Gameboy Advance programming


A buddy of mine (Shu) and I decided yesterday to get together for the day and see how much of a GBA game we could write in a day. It was a fun learning experience. Both of us came to the table complete noobs in the GBA homebrew space and left the evening feeling pretty comfortable with how GBA games are designed and developed.

We targetted a platformer-esque game because we thought originally that it would be the easiest. Well it is and it isn’t. Platformers have very large maps and the GBA has big limitations on what size background images you can draw (256×256 or 512×512). Relying on the GBA hardware to handle the terrain/world/map (whatever you want to call it) isn’t ideal in a platformer. We ended up coding something that built the background on the fly using a much larger array stored in memory and a tile set. I then invested the rest of my time building a force-based approach to moving Mario so he could slide and skid around the map, and Shu spent his time building sprite code so Mario could chuck fireballs.

The biggest hang-up for me and the reason I think we didn’t get farther was the toolset and the documentation. Beware if you’re considering getting into GBA development: I would recommend you just stay away from all the tutorials that are out there. I tried following several of them and they’re not only poorly written, but in many cases they’re outdated and innaccurate. I wasted probably 2-3 hours just trying to figure something out in one of the tutorials that just wasn’t possible on the latest version of the devkit. If you want to get into GBA development just go to the devkitpro website and don’t leave it.

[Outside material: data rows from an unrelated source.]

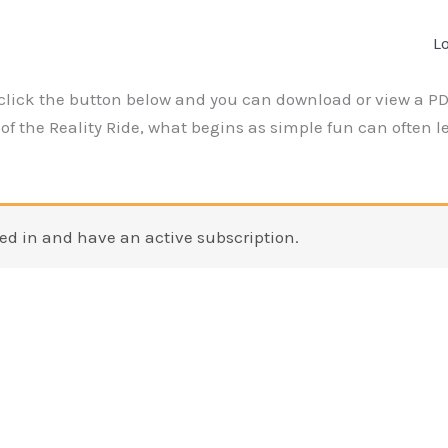
L
click the button below and you can download or view a PDF
f the Reality Ride, what begins as simple fun can often lea
ed in and have an active subscription.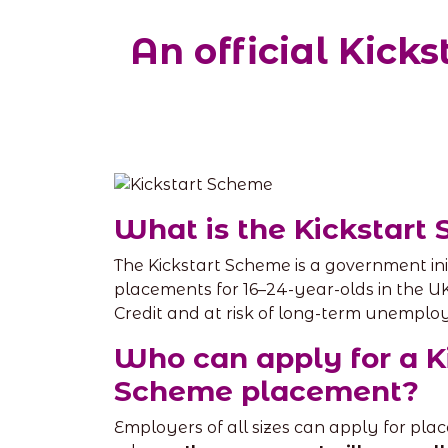
An official Kic
What is the Kickstart
The Kickstart Scheme is a government ini
placements for 16–24-year-olds in the U
Credit and at risk of long-term unemplo
Who can apply for a K
Scheme placement?
Employers of all sizes can apply for pl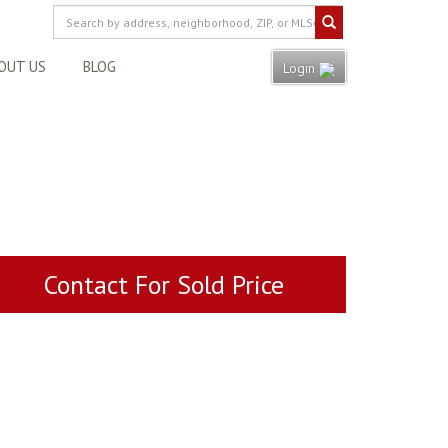
OUT US
BLOG
Login
Contact For Sold Price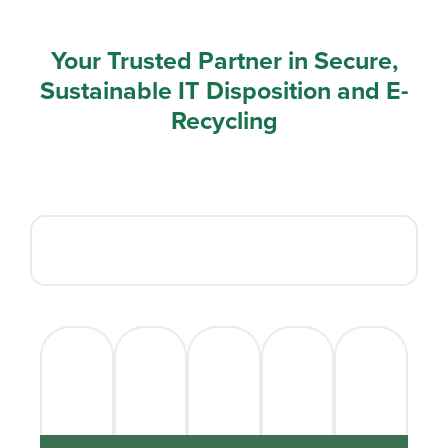
Your Trusted Partner in Secure,
Sustainable IT Disposition and E-
Recycling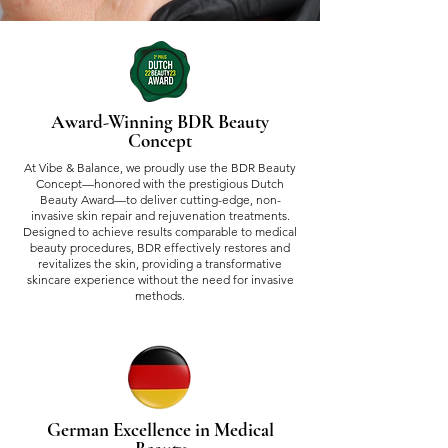
Award-Winning BDR Beauty
Concept
At Vibe & Balance, we proudly use the BDR Beauty
Concept—honored with the prestigious Dutch
Beauty Award—to deliver cutting-edge, non-
invasive skin repair and rejuvenation treatments.
Designed to achieve results comparable to medical
beauty procedures, BDR effectively restores and
revitalizes the skin, providing a transformative
skincare experience without the need for invasive
methods.
German Excellence in Medical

Another big hang-up with the toolset were the map editors people have written for GBA. I hate to knock free software, but frankly they’re just a complete waste of time. One of the map editors only exports half of your data, and the other one adds nonsensical padding information into your map making a 33×31 map where it should be making a 32×32 map. In the end I scrapped the map editors and decided to just write the game so that I could pause it and edit the map directly in game. To retrieve my edited map the Visual Boy Advance emulator has a feature where you can dump a location of memory to a binary file. I edit the map and then in the game code I copy the data to a fixed, (hopefully) unused location in memory, dump the data to a binary file using VBA, and then use the ‘raw2c’ command line tool that comes with devkitarm to make a header file out of the new map. Instant map editor, and I can play the results as I go along.